Copilot, entre promesse et réalité de bureau
En février 2024, Copilot n’est plus une promesse: il est là, déployable pour vrai dans nos outils Microsoft. L’an dernier, je parlais de ses très grandes ambitions pis de la gouvernance à régler avant de l’ouvrir. Aujourd’hui, comme Directeur TI, je suis rendu à la question qui dérange: maintenant qu’on l’a essayé pour de bon, est-ce qu’il tient ses promesses? L’heure du verdict de terrain a sonné, pis ma réponse est nuancée: oui pis non.
Oui, parce que sur certaines tâches, Copilot fait exactement ce qu’il promettait. Résumer un long fil Teams qu’on a manqué, dégrossir un courriel, retrouver dans quel document se cachait une information: là-dessus, le gain de temps est réel pis appréciable. Non, parce que sur d’autres, il déçoit. Il invente parfois, il rate le contexte, il sort une analyse Excel qui a l’air bonne mais qu’il faut tout revérifier. Entre la démo qui éblouissait pis le quotidien, il y a encore cet écart que je connais trop bien.

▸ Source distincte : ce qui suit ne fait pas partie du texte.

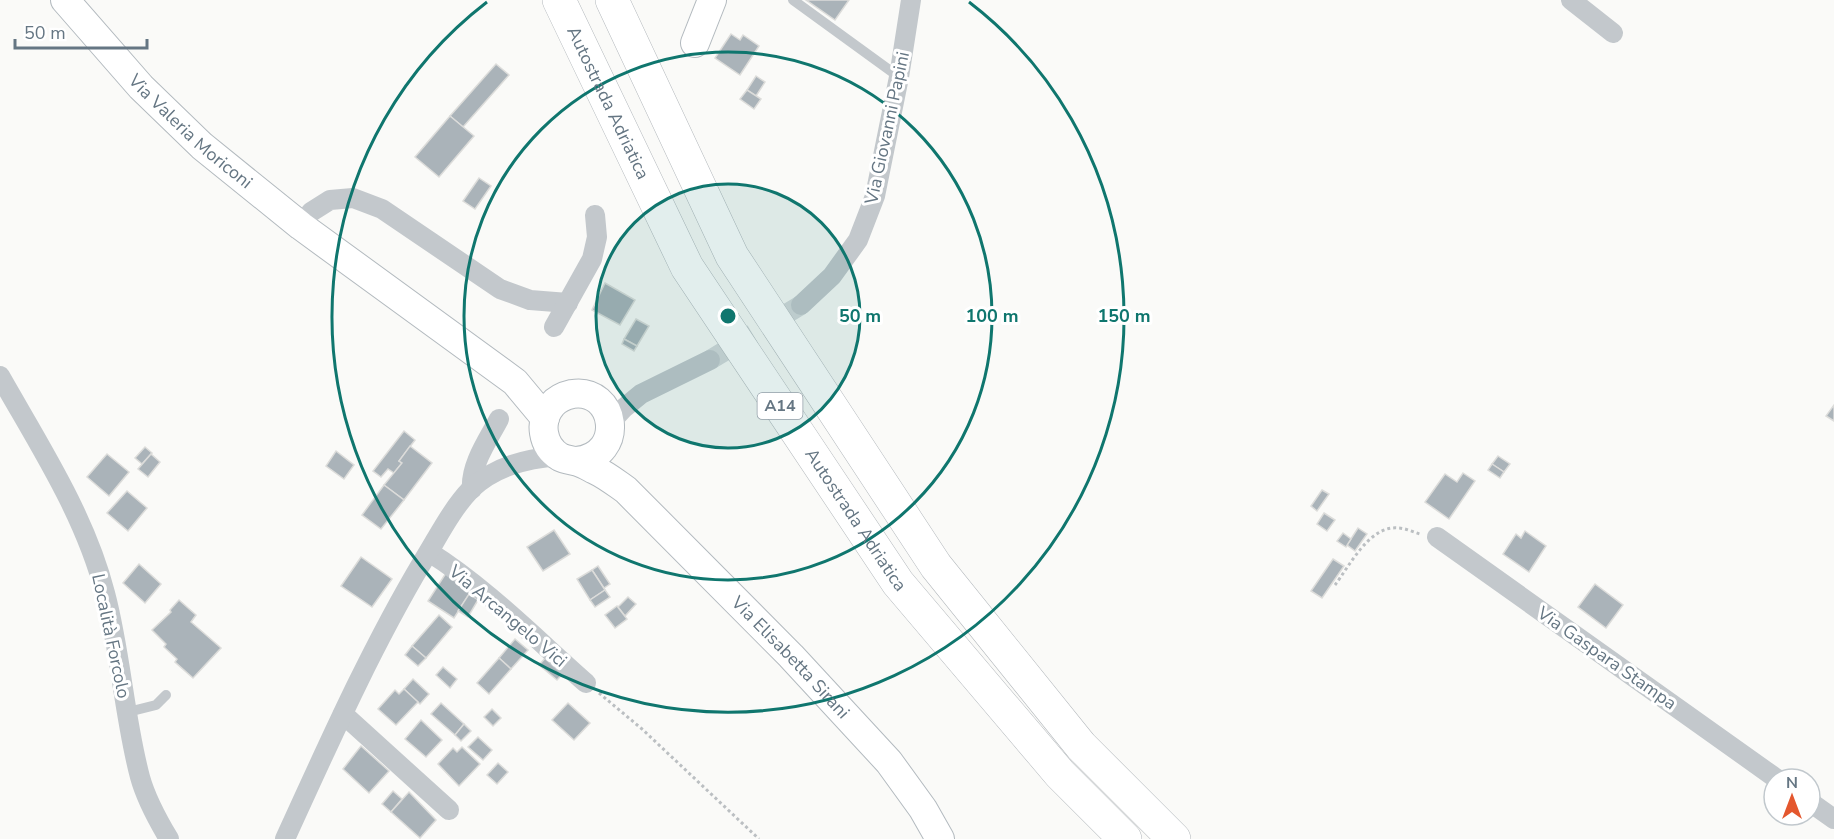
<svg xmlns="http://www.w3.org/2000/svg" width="1834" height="839" font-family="'Nunito Sans',sans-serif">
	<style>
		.building { fill: #aab3b9; stroke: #dcdcda; stroke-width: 1.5 }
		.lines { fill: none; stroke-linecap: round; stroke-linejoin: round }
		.street-tunnel { stroke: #d5d9db; stroke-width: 20; stroke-dasharray: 20 10; stroke-linecap: butt }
		.secondary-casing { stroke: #b3babf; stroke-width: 30 }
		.highway-casing { stroke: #b4b9bd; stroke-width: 34 }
		.path { stroke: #bbbfc2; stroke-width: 3; stroke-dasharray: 3 3; stroke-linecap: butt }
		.lane { stroke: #c3c8cc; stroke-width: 10 }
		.street { stroke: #c3c8cc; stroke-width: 20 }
		.secondary { stroke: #fff; stroke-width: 28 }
		.highway { stroke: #fff; stroke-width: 33 }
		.ring { fill: none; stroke: #0f766e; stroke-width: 3 }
		.labels { text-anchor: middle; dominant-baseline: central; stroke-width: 6; stroke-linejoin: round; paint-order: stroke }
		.shield { fill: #fff; stroke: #939fa8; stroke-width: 1.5 }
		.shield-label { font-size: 16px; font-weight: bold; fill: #657683 }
		.street-label { font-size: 18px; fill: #657683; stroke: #fff }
		.centre { fill: #0f766e; stroke: #fff; stroke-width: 3 }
		.ring-label { font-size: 18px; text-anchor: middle; font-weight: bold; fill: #0f766e; stroke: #fff; stroke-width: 6; stroke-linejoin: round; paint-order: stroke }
	</style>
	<rect width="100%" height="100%" fill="#fafaf8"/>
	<!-- building -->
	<g class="building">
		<path d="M 806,0 L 849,0 L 835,20 Z"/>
		<path d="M 731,34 L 740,40 L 743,35 L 759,46 L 740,75 L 715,58 Z"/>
		<path d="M 496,64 L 509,75 L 463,127 L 450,116 Z"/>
		<path d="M 756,76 L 765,82 L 756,96 L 747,90 Z"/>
		<path d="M 747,90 L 761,99 L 754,109 L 740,99 Z"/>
		<path d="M 450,116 L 474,136 L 439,177 L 415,157 Z"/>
		<path d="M 479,178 L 491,186 L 475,209 L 463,201 Z"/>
		<path d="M 605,283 L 635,300 L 620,325 L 592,310 Z"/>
		<path d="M 636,319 L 649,326 L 637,346 L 624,339 Z"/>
		<path d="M 624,339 L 637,346 L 634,351 L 622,344 Z"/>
		<path d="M 1834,405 L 1834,421 L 1826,416 Z"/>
		<path d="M 404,431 L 415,440 L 399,461 L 402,463 L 394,473 L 388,469 L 381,477 L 373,471 Z"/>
		<path d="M 410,446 L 432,463 L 404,500 L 384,485 L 402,463 L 399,461 Z"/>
		<path d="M 145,447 L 152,453 L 142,464 L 135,458 Z"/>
		<path d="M 336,451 L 354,465 L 344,479 L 326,466 Z"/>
		<path d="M 107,454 L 129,472 L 109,496 L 87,477 Z"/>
		<path d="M 151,454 L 160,462 L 148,477 L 138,469 Z"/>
		<path d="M 1498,456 L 1510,464 L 1504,472 L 1492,464 Z"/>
		<path d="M 1492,464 L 1504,472 L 1500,478 L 1488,470 Z"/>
		<path d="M 1463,473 L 1475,481 L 1449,519 L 1425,502 L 1445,474 L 1457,482 Z"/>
		<path d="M 384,485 L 404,500 L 381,529 L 362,515 Z"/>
		<path d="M 1322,490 L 1329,494 L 1317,511 L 1311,506 Z"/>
		<path d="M 127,491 L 147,508 L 128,531 L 107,513 Z"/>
		<path d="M 1324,513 L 1335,520 L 1327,531 L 1317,524 Z"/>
		<path d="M 1358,528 L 1367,534 L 1355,551 L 1347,545 Z"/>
		<path d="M 554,530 L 570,554 L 543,571 L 527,547 Z"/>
		<path d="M 1525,531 L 1546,546 L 1529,572 L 1503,554 L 1516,534 L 1521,538 Z"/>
		<path d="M 1343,533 L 1351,539 L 1346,547 L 1337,541 Z"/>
		<path d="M 361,557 L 392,579 L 372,607 L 341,586 Z"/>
		<path d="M 1333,559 L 1344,566 L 1322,598 L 1311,591 Z"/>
		<path d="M 139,564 L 161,584 L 145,603 L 123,583 Z"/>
		<path d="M 598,566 L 610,584 L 604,588 L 592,570 Z"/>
		<path d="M 592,570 L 605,590 L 590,600 L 577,579 Z"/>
		<path d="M 446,573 L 472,590 L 454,618 L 428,601 Z"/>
		<path d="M 1595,584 L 1623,605 L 1606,628 L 1578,607 Z"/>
		<path d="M 605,590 L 610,597 L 595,607 L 590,600 Z"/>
		<path d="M 469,594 L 478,600 L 468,617 L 458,611 Z"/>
		<path d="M 628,597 L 636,604 L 625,616 L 618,607 Z"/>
		<path d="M 179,600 L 196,615 L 191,622 L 221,648 L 193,678 L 175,662 L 177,659 L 164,647 L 166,644 L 152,630 L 171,612 L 170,610 Z"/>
		<path d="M 617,606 L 627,619 L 615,628 L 605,615 Z"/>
		<path d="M 439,615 L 452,627 L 426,658 L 412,646 Z"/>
		<path d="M 515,639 L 528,650 L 511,669 L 499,658 Z"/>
		<path d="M 412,646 L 426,658 L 418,666 L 405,655 Z"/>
		<path d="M 548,655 L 566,670 L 557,680 L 539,665 Z"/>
		<path d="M 499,658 L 511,669 L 489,694 L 477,683 Z"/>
		<path d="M 443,667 L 457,679 L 450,688 L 436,675 Z"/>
		<path d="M 413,679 L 429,694 L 420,704 L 404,689 Z"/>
		<path d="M 404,689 L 418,702 L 396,725 L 378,709 L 395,690 L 399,694 Z"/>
		<path d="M 441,703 L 464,724 L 455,735 L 431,714 Z"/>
		<path d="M 568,703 L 590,723 L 574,740 L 552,720 Z"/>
		<path d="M 492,709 L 501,718 L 493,726 L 484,717 Z"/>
		<path d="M 421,720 L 442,740 L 426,757 L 405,739 Z"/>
		<path d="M 464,724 L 471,731 L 461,741 L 455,735 Z"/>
		<path d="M 478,737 L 492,750 L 483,760 L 468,747 Z"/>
		<path d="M 361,746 L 389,771 L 369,793 L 343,769 Z"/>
		<path d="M 462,747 L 480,764 L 459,786 L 438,764 L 453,748 L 457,752 Z"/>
		<path d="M 498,763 L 508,772 L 497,784 L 487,775 Z"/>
		<path d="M 393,791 L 402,799 L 391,812 L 382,804 Z"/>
		<path d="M 409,792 L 436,820 L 420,838 L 391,812 Z"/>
	</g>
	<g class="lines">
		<!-- street-tunnel -->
		<path class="street-tunnel" d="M 710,360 L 801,305"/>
		<!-- secondary casing -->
		<g class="secondary-casing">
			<g id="secondary">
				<path id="s1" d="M 65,0 L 141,87 L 202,146 L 301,226 L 515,382 L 545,418"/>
				<path d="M 695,43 L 712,0"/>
				<path id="s2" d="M 577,461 C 627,455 616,387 572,394 C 563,396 557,399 552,405 C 538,421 542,446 560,457 C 566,460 572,460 578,462 C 584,464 589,467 595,470 C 606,475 616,483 626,490 L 791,656 L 889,762 L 923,809 L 940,839"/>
			</g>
		</g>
		<!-- highway casing -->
		<g class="highway-casing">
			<g id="highway">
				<path id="s3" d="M 559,0 L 687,267 L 898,583 L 1060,774 L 1125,839"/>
				<path d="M 612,0 L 732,256 L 936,566 L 1081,746 L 1174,839"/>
			</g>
		</g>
		<!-- path -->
		<g class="path">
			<path d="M 1335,585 C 1350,565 1370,525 1398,528 C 1405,528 1413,532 1420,534"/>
			<path d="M 599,693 L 642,729 L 759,839"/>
		</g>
		<!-- lane -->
		<g class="lane">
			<path d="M 793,0 L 899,77"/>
			<path d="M 128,712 L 156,705 L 166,695"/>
		</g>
		<!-- street -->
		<g class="street">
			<path d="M 1571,0 L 1613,33"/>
			<path d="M 301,226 L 311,212 L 330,200 L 353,198 L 382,209 L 500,289 L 530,300 L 568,303"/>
			<path d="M 801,305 L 832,276 L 858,240 L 875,196 L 899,77 L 911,0"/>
			<path d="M 554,327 L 592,259 L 597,237 L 595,215"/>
			<path d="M 0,376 C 39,445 85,515 105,593 C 121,653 124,717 140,777 C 146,799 157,819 169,839"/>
			<path d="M 610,423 L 624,408 L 641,394 L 710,360"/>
			<path d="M 472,489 C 470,465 488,440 499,419"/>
			<path d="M 1437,537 L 1777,779"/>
			<path d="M 429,552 C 485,587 536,639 586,683"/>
			<path d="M 343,714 L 449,810"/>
			<path d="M 1810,802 L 1834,819"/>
			<path d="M 285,839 C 328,745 370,650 423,561 C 438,537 451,510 471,489 C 495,466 526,459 558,456"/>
		</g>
		<!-- secondary -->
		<use href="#secondary" class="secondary"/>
		<!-- highway -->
		<use href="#highway" class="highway"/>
	</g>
	<!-- distance rings -->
	<circle cx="728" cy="316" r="132" fill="#0f766e" fill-opacity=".12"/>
	<g class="ring">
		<circle cx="728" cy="316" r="132"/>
		<circle cx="728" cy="316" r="264"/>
		<path d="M969 2A396 396 0 1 1 487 2"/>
	</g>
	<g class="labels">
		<!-- shield labels -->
		<rect class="shield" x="757.5" y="393" width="45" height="26" rx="4.5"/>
		<g class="shield-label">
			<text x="780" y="406">A14</text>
		</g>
		<!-- street labels -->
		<g class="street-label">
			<text stroke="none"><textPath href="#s3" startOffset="114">Autostrada Adriatica</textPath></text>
			<text transform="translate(887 128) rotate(-78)">Via Giovanni Papini</text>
			<text stroke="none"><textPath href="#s1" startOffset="182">Via Valeria Moriconi</textPath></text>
			<text stroke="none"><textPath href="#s3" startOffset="600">Autostrada Adriatica</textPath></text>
			<text transform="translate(508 616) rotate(40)">Via Arcangelo Vici</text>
			<text transform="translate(111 636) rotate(78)">Località Forcolo</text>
			<text transform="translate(1607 658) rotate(35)">Via Gaspara Stampa</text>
			<text stroke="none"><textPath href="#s2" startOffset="502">Via Elisabetta Sirani</textPath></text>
		</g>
	</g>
	<circle cx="728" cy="316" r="9" class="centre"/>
	<g class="ring-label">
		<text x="860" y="322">50 m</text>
		<text x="992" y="322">100 m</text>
		<text x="1124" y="322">150 m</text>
	</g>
	<!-- north arrow -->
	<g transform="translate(1792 797)"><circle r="28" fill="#ffffff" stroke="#c1c8cd" stroke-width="1.5"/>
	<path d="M0-4.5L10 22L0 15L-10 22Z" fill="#e4572e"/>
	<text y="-9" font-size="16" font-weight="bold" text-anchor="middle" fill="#657683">N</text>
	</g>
	<!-- scale -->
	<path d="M15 39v9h132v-9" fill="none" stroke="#657683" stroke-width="3"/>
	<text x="24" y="39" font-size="18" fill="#657683" stroke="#ffffff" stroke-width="4.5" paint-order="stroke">50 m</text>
</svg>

L’ambition à l’épreuve du réel
flowchart TD
A[Copilot deploye pour vrai] --> B{Le verdict de terrain}
B --> C[Ce qui tient ses promesses]
B --> D[Ce qui decoit]
C --> E[Resumer un fil Teams manque]
C --> F[Degrossir un courriel]
C --> G[Retrouver une info dans nos docs]
D --> H[Invente, rate le contexte parfois]
D --> I[Analyses a tout reverifier]
E --> J{La vraie question du directeur}
F --> J
G --> J
H --> J
I --> J
J --> K[Le gain justifie-t-il le cout par usager?]
La question qui revient sur ma table, c’est celle du coût. Copilot, ce n’est pas gratuit: c’est un montant par usager, par mois, qui s’additionne vite sur toute une organisation. Mon travail de directeur, c’est de mesurer froidement si le temps gagné par mon monde justifie la facture. Pas de me laisser emporter par l’enthousiasme ambiant, pas de bouder non plus par réflexe de prudence. Mesurer, comparer, décider.
Cibler plutôt que tout ouvrir
Ce que mon expérience me souffle, c’est qu’il ne faut pas déployer Copilot à tout le monde d’un coup en espérant un miracle. Mieux vaut cibler: donner l’outil à ceux dont le travail croule sous les courriels, les réunions pis les documents, là où le gain sera le plus net. Pour les autres, attendre que l’outil mûrisse pis que les prix bougent.
Au fond, ce que je retiens de cette première vraie année de Copilot, c’est qu’une grande ambition se juge à l’usage, pas à l’annonce. L’outil est prometteur, parfois bluffant, parfois décevant. Mon rôle n’est pas de croire à la magie ni de la rejeter, mais de trouver, cas par cas, où il fait gagner mon monde — pis où il coûte plus qu’il ne rapporte.
Ce que je retiens
En février 2024, Copilot passe de la promesse au produit qu’on peut enfin juger. Le verdict de terrain est nuancé: il tient ses promesses sur le résumé, le brouillon, la recherche dans nos documents, mais il déçoit ailleurs — il invente, rate le contexte, sort des analyses à tout revérifier.
Ce que je retiens, comme directeur, c’est que la grande question n’est pas technique mais économique: le temps gagné justifie-t-il le coût par usager, mois après mois? Ma réponse, c’est de cibler plutôt que d’ouvrir à tout le monde — donner l’outil à ceux qui croulent sous les courriels pis les réunions, attendre la maturité pour les autres. Une grande ambition se juge à l’usage, pas à l’annonce. Mon métier, c’est de trouver froidement où Copilot fait gagner mon monde, pis où il coûte plus qu’il ne rapporte.